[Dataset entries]
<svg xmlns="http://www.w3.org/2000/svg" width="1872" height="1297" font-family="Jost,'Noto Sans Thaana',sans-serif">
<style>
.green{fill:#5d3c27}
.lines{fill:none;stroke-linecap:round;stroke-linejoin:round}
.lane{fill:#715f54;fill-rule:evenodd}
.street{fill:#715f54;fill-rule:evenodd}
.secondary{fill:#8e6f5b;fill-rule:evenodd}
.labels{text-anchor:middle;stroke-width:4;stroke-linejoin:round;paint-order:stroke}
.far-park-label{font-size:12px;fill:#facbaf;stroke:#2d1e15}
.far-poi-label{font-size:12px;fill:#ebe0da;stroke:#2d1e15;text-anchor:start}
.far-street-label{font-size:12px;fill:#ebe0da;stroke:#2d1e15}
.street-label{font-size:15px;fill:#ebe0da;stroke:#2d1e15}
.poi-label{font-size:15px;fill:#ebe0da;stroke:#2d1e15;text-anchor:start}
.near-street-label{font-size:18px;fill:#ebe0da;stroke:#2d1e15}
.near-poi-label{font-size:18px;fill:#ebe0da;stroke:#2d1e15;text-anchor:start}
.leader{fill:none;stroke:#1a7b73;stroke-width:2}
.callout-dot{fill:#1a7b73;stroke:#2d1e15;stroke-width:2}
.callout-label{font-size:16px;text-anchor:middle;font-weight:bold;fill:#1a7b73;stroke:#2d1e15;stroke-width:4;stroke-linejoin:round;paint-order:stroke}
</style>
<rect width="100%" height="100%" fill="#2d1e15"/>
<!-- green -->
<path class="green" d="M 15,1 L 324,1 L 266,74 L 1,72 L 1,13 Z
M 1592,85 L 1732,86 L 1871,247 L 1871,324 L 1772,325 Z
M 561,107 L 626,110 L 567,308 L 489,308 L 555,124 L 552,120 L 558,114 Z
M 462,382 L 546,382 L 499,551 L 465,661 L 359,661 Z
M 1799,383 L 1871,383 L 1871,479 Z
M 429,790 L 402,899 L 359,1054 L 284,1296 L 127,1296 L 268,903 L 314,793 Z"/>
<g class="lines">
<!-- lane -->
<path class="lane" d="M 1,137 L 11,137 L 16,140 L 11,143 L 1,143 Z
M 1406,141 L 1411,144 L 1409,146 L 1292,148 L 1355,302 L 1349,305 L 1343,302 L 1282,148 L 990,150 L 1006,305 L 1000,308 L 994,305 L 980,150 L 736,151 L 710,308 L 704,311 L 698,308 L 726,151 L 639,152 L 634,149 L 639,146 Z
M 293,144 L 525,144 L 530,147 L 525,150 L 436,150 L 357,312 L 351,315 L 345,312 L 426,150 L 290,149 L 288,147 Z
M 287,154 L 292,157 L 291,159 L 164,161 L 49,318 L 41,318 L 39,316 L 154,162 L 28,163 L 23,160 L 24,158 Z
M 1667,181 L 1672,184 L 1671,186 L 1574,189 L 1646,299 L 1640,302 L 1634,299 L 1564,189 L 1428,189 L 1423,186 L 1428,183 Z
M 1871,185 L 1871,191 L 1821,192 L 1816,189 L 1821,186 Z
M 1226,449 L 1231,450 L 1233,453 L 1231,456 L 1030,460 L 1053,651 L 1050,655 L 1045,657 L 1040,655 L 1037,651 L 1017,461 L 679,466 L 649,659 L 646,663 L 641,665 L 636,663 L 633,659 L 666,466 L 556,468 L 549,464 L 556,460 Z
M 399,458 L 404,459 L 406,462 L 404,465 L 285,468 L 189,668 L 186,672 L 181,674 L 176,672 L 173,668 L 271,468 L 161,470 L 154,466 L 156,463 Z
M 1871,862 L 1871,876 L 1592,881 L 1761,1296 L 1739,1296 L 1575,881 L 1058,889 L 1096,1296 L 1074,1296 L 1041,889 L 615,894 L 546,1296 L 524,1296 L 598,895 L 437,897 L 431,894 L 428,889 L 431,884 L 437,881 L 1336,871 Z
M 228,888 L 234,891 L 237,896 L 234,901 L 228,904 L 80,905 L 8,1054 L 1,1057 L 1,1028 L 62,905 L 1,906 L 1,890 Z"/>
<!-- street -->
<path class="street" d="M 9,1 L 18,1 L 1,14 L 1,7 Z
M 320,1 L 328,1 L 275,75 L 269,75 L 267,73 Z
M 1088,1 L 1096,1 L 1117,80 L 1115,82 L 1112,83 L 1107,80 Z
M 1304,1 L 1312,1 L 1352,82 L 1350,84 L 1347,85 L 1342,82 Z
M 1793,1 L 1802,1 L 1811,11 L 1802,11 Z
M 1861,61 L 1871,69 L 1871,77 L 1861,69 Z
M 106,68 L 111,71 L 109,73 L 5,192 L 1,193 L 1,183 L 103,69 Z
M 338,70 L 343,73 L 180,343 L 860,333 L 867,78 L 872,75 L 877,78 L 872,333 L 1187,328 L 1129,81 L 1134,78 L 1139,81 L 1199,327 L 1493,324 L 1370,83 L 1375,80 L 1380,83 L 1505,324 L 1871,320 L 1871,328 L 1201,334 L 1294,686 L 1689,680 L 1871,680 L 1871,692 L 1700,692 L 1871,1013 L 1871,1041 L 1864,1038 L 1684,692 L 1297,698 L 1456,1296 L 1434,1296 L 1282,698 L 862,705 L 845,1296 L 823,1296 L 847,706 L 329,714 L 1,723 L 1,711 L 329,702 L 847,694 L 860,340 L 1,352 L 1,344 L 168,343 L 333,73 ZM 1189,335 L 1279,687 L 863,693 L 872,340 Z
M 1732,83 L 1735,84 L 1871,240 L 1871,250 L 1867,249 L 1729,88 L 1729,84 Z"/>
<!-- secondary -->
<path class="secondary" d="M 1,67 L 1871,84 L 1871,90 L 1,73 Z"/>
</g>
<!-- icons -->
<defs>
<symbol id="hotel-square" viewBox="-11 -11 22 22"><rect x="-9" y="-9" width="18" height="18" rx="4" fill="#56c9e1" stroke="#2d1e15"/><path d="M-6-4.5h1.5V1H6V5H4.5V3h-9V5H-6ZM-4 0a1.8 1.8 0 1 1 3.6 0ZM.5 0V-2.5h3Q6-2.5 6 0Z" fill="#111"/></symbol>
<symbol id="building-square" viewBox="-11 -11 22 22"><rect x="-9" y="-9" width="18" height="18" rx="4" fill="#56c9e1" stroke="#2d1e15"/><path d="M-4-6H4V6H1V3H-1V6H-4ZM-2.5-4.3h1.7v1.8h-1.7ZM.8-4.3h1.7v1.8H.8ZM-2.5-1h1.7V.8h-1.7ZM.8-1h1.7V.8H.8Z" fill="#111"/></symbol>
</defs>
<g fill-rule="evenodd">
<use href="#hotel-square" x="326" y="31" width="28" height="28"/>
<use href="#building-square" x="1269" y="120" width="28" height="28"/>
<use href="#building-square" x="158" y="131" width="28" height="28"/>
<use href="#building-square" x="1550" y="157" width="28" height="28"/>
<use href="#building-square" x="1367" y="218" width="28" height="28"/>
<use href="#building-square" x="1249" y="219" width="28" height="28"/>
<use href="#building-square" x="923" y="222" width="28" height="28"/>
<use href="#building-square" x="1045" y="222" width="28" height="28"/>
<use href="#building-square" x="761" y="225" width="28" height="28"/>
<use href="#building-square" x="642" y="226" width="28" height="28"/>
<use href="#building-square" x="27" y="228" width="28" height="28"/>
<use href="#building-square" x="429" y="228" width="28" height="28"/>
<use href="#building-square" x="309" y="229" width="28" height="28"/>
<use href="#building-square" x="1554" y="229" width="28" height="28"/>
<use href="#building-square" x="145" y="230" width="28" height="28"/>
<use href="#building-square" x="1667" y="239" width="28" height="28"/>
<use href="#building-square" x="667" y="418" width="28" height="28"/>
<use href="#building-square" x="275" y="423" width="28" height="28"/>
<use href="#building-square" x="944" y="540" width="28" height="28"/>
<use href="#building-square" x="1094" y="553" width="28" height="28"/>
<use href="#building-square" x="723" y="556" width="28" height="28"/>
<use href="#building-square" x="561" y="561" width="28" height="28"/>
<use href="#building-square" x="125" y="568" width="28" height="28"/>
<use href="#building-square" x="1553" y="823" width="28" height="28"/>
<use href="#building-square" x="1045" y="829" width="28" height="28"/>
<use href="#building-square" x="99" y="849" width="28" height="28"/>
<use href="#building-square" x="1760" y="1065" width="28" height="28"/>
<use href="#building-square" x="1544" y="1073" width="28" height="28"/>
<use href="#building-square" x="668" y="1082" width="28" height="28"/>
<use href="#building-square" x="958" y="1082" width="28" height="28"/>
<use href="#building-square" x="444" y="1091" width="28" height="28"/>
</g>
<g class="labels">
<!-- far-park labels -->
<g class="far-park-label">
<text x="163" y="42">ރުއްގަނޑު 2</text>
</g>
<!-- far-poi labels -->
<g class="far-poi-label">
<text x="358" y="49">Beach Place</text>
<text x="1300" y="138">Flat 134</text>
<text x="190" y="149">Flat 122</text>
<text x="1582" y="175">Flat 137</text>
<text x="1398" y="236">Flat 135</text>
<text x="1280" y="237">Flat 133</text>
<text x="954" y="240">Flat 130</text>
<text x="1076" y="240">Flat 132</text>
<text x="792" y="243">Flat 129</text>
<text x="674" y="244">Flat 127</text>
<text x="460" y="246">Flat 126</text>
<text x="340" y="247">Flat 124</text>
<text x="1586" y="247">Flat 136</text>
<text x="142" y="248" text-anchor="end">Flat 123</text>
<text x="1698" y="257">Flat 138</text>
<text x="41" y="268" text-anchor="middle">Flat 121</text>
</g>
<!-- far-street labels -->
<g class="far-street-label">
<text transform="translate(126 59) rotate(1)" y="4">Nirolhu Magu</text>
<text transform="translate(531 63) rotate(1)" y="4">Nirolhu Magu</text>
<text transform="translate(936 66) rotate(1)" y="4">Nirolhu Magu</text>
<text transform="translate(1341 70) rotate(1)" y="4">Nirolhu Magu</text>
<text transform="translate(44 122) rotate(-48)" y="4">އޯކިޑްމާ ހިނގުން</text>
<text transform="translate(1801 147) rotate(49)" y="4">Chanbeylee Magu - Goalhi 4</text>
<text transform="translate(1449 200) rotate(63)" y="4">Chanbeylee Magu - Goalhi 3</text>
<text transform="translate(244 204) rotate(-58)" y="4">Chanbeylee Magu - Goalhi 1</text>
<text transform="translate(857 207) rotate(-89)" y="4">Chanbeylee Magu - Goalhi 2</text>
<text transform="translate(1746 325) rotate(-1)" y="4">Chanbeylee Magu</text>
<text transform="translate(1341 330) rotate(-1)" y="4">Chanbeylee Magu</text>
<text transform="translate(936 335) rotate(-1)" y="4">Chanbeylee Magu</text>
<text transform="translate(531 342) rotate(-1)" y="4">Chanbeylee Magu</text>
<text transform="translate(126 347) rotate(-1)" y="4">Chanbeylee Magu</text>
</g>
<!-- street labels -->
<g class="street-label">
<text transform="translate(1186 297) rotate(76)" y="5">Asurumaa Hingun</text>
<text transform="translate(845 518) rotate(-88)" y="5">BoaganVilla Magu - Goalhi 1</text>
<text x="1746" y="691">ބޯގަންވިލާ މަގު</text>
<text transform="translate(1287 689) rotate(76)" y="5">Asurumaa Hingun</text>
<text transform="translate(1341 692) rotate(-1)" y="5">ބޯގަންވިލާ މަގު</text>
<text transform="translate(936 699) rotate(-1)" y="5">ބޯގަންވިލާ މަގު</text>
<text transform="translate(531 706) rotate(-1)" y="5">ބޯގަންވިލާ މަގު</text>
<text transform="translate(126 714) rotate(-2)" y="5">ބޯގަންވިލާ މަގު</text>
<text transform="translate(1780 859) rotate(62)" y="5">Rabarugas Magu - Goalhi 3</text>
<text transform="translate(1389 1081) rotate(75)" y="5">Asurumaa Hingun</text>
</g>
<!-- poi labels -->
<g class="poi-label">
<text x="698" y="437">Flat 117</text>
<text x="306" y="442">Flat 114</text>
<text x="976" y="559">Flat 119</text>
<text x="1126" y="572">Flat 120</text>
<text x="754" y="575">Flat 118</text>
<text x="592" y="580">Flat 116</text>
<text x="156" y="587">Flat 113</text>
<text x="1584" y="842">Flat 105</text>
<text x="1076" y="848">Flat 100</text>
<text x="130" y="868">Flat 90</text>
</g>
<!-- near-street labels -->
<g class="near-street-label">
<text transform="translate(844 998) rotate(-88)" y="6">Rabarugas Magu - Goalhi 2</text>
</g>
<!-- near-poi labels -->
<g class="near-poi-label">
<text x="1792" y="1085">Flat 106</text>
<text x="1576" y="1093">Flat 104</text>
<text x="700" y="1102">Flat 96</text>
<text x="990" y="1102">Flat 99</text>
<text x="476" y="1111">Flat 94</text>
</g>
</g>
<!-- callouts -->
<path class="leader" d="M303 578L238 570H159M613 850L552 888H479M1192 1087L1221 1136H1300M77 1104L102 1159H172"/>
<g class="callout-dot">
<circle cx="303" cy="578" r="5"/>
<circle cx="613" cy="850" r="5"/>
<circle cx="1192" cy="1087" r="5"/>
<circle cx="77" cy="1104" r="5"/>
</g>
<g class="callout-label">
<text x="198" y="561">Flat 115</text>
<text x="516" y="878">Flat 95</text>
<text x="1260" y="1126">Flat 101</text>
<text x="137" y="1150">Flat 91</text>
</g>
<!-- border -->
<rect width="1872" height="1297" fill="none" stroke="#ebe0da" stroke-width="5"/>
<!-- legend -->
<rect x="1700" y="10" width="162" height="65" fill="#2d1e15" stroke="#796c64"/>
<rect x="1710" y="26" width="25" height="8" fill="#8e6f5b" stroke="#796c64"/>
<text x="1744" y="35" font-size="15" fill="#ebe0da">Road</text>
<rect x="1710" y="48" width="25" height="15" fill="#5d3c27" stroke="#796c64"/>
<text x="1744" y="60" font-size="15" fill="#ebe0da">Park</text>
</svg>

== REQUIRED WORK ==
Please return all lines above in which the string "rule" is found.

== WRITTEN SOLUTION ==
.lane{fill:#715f54;fill-rule:evenodd}
.street{fill:#715f54;fill-rule:evenodd}
.secondary{fill:#8e6f5b;fill-rule:evenodd}
<g fill-rule="evenodd">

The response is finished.